Changing churches

Baptist Press carried a recent commentary by Southern Baptist pastor Bob Carpenter of Michigan titled “When to leave your church.”

His basic point, with which I agree, is that churches need to focus on unity. However, he identifies a few situations that he considers legitimate reasons for moving one’s membership to another congregation.

In addition to a physical relocation or a call to mission, Pastor Carpenter said a person should change churches if they encounter false teaching, unaddressed sin or a dysfunctional church life.

I guess it has to with degrees, but I’ve never known of a congregation that didn’t have a dose of all three. They seem to come with the territory.

While there are some legitimate biblical warnings about false teachings, my experience is that we need to be more on-guard against those who brand everything with which they disagree as “false teaching.”

Too often, so-called false teaching means that the opinions (biblical interpretations) expressed differ from mine.

We long-suffering Baptists have heard all kinds of things deemed ‘false teachings’ from interracial relationships to the use of biblical translations beyond 1611 to women wearing pants to church except during an ice storm.

One of the greatest heresies we promote — knowingly or unknowingly — is that we have God and the Gospel all figured out. It helps to remember Helen Keller’s wise observation that “the heresy of one age becomes the orthodoxy of the next.”

Someone’s narrow view of orthodoxy has never been my primary motivation for church involvement. Worship, mystery, spiritual nurture, community are bigger draws.

While not suggesting an anything-goes, all-beliefs-are-equal faith, I find authoritarian preachers with uncritical certitudes more offensive than ideas that challenge traditional thinking about faith. Teaching people to work out their salvation reflectively is preferred over thoughtless indoctrination.

The New Testament — with its few and fragile churches — doesn’t give much attention to “moving your membership.” But here are some reasons that would lead me find a new congregational home.

I’d look elsewhere if in my church:
1. My narrow understanding of God went unchallenged. (If everything about God has been solved. No mystery or doubt remains.)
2. Uniformity is mistaken for unity.
3. Christian ethics keep getting reduced to a narrow political agenda that ignores the obvious individual and corporate failures of “good Christians like us” but offers continual hostility toward gay and lesbian persons.
4. Belief in the “inerrant Bible” and the pastor’s interpretations of the Bible are one and the same.

Or if they serve that powdery, non-dairy creamer during coffee hour.


  1. I’m to the point if a church sings on average three hymns during Sunday Morning congregational singing that I recognize from waking hours between my 10th and 23rd year on the baptist planet; then I’m fairly satisfied if they let me slip out with no bad looks before the preachin.
    I don’t put much stock in preachin any more, but I may stay for a few preachers.
    OTOH I thought Marian Wright Edelman did a fine job in Bham Sat week ago.
    I do like however, what your preacher Dant said in his 2nd Sunday School lesson for Feb in the Jan issue of Baps Today.

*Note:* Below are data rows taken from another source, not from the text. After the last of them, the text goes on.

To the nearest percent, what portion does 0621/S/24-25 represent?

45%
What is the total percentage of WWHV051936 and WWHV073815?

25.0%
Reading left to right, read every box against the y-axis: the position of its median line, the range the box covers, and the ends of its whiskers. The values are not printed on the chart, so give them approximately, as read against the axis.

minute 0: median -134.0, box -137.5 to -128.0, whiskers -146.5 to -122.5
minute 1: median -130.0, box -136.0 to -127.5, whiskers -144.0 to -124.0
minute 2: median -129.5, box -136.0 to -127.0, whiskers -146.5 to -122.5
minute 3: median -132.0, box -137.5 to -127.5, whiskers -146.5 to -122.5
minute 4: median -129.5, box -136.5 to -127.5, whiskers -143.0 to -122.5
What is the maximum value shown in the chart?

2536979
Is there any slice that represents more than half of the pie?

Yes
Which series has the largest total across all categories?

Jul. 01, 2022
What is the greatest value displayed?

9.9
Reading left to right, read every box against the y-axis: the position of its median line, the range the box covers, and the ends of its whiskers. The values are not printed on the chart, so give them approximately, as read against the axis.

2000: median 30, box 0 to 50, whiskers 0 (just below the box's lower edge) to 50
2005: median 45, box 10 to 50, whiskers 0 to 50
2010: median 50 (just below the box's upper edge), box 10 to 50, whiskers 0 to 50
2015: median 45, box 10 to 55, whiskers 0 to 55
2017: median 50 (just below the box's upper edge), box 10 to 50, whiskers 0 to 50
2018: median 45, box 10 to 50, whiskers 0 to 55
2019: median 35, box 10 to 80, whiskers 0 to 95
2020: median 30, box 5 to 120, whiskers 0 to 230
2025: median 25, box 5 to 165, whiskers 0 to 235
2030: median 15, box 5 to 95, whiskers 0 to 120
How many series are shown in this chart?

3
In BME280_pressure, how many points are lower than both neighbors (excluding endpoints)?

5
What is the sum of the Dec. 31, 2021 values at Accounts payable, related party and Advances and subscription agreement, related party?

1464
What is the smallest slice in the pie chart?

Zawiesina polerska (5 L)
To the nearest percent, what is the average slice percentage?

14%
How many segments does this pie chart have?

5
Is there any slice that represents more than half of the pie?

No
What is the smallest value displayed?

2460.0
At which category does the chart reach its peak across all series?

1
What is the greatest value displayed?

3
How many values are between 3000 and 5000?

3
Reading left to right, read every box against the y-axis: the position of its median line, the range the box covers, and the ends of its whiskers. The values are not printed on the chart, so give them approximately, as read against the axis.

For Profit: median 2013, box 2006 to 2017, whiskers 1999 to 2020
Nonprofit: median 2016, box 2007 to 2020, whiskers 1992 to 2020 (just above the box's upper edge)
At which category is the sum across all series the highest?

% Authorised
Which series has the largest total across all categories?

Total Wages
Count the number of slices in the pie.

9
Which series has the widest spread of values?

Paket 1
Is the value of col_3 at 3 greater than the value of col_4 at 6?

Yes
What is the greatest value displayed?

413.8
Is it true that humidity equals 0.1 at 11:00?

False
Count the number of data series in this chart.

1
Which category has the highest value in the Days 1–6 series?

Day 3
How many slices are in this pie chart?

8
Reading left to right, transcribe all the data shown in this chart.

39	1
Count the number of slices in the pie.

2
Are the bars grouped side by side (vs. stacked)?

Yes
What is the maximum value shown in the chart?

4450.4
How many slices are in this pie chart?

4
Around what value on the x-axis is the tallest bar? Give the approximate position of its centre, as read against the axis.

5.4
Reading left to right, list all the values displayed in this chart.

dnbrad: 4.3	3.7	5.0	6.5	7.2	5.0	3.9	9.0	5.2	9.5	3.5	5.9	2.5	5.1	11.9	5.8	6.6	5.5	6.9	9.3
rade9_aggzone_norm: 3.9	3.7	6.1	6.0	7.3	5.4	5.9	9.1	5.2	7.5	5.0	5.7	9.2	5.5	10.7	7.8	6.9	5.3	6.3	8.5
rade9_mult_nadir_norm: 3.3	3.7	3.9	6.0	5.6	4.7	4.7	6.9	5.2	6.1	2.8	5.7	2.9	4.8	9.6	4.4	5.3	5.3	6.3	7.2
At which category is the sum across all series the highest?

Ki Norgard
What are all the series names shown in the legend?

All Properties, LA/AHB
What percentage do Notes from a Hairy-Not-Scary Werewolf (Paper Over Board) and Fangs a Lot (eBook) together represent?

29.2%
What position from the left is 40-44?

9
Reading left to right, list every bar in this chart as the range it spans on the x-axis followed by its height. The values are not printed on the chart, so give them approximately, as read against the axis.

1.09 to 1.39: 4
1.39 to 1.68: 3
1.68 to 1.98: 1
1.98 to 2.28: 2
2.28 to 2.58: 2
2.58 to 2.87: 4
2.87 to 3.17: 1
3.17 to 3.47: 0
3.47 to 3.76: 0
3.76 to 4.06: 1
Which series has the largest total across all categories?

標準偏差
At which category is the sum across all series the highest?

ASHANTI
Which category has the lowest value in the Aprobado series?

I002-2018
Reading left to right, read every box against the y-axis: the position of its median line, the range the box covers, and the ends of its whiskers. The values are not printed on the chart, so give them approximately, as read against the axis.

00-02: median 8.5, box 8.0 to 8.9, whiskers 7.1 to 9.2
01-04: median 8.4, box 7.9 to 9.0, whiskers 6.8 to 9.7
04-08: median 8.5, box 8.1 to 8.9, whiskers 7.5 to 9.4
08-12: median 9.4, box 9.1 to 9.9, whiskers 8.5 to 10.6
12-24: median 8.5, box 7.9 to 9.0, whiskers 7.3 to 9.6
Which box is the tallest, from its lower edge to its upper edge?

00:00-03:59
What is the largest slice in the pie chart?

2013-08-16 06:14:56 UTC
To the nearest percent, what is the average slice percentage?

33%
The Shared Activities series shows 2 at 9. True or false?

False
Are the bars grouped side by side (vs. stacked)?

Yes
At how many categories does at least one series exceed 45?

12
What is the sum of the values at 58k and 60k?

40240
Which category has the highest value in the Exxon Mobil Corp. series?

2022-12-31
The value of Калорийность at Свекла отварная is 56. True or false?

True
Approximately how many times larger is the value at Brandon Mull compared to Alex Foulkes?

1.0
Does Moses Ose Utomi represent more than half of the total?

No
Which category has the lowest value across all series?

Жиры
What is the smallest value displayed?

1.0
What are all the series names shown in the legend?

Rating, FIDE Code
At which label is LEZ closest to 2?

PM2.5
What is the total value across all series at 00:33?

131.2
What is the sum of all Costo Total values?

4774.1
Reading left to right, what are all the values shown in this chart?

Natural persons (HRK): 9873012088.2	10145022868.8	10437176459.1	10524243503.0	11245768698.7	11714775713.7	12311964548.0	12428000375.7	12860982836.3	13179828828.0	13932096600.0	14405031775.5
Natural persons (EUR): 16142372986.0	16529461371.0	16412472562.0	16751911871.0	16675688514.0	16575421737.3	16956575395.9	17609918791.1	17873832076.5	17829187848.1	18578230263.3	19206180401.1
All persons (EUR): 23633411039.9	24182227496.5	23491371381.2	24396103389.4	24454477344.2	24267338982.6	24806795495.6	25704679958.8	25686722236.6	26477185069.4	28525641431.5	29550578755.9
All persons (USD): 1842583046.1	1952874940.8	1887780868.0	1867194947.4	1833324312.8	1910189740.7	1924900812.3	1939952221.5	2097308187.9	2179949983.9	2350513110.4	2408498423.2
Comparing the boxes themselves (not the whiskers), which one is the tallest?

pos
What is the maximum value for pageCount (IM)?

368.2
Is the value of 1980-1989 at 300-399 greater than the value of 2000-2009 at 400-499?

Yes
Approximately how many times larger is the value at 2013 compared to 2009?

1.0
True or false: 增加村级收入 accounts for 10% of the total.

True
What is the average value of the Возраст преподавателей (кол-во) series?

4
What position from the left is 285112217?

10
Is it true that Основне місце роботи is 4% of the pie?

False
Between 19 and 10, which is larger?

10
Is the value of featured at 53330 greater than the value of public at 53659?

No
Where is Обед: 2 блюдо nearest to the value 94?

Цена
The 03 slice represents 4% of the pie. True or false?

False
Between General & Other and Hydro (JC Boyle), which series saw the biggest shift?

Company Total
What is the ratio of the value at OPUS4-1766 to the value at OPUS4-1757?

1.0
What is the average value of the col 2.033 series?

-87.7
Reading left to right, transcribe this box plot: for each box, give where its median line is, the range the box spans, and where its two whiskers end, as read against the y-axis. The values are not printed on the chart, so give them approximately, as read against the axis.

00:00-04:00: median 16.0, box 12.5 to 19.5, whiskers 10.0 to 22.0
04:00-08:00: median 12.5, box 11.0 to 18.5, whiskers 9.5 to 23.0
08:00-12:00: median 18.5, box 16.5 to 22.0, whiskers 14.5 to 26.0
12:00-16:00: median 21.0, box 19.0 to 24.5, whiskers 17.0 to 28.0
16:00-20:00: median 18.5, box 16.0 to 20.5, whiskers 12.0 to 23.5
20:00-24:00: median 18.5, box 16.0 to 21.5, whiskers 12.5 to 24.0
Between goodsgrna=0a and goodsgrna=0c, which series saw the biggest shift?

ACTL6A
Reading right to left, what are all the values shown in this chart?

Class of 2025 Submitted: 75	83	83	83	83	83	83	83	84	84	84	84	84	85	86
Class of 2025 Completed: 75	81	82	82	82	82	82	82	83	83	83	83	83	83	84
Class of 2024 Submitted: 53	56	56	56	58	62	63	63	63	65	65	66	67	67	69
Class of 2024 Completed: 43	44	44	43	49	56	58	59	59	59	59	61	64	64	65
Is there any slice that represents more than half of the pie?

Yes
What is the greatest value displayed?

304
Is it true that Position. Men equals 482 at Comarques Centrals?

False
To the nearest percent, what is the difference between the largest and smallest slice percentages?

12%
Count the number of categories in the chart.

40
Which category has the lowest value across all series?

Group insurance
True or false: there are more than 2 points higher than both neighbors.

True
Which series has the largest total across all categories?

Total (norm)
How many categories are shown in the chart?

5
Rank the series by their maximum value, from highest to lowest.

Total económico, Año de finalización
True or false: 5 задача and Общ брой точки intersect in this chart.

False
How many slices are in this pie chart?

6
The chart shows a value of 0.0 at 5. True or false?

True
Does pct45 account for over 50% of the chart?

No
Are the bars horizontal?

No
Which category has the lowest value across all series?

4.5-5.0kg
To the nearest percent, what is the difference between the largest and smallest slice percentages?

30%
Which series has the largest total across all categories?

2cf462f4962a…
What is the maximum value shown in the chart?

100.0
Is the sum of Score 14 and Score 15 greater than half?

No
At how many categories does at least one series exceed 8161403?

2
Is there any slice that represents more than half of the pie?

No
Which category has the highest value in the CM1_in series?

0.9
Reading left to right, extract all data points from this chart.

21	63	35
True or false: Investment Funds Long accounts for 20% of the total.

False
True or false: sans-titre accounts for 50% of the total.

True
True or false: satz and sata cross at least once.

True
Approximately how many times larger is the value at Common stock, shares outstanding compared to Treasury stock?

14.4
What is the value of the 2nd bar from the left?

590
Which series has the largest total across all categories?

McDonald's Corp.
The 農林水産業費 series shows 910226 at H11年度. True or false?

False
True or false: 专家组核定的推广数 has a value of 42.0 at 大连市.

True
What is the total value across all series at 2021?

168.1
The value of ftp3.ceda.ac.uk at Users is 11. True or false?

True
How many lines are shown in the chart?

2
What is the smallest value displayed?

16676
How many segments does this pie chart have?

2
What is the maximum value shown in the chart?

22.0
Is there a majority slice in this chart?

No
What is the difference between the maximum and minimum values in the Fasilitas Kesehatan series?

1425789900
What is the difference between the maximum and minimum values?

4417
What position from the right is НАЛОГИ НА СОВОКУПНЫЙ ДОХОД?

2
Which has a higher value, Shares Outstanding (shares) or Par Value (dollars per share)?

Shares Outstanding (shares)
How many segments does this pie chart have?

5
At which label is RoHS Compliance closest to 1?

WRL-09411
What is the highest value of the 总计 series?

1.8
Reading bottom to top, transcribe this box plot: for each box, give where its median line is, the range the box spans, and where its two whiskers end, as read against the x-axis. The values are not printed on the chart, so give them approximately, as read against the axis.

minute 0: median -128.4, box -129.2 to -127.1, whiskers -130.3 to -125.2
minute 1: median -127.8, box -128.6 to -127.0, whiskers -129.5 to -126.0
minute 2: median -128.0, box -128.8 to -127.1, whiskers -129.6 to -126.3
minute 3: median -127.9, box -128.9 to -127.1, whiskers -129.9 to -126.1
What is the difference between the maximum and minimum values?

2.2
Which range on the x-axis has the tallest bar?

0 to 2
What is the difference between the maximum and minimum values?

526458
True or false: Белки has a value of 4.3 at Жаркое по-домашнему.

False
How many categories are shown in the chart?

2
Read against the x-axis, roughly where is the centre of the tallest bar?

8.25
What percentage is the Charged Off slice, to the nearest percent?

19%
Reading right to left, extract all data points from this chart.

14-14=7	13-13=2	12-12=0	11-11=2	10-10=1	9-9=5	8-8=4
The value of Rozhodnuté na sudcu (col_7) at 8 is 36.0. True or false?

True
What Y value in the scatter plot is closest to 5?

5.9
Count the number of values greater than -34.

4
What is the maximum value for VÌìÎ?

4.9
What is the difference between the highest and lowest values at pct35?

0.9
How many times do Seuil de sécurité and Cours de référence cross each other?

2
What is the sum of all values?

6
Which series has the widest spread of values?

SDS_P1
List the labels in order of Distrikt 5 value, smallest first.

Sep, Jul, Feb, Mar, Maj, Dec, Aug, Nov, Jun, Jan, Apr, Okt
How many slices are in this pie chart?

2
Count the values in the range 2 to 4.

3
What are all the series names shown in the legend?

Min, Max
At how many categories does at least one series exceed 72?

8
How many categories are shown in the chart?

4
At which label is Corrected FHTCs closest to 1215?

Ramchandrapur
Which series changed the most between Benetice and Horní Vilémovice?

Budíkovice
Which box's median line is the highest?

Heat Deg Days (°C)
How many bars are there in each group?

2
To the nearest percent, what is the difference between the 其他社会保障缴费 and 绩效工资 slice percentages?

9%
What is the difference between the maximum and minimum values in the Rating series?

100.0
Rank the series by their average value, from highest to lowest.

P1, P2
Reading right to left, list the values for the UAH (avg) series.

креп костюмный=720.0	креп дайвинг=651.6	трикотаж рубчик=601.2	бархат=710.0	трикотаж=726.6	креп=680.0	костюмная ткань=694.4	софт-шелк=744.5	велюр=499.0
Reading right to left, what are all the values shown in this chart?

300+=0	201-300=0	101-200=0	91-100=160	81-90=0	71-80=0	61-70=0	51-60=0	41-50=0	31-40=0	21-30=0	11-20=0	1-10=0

  2. I think it is healthy when people leave seeking a place of worship and service holding beliefs similar to theirs. That is rarely the cause.

    If leaving is over these issues:
    A. 5 point Calvinism/Arminianism
    B. The status of men and women
    C. The Five Fragile Freedoms

    Then it is healthy for everyone to separate like Paul and Barnabas.

    These irreducible minimums really brook no compromise. In these cases leaving maybe best for everyone.

    But in general this AA saying should be [with some adaptations] a reasonable guide for Christians:

    This we owe to AA’s future
    To place our common welfare first
    to keep our fellowship united
    For on AA unity depends our lives
    and the lives of those to come

    Most Baptist churches are not mature enough to practice soul freedom.

  3. Or instant coffee. Or decaf. Both good reasons to leave.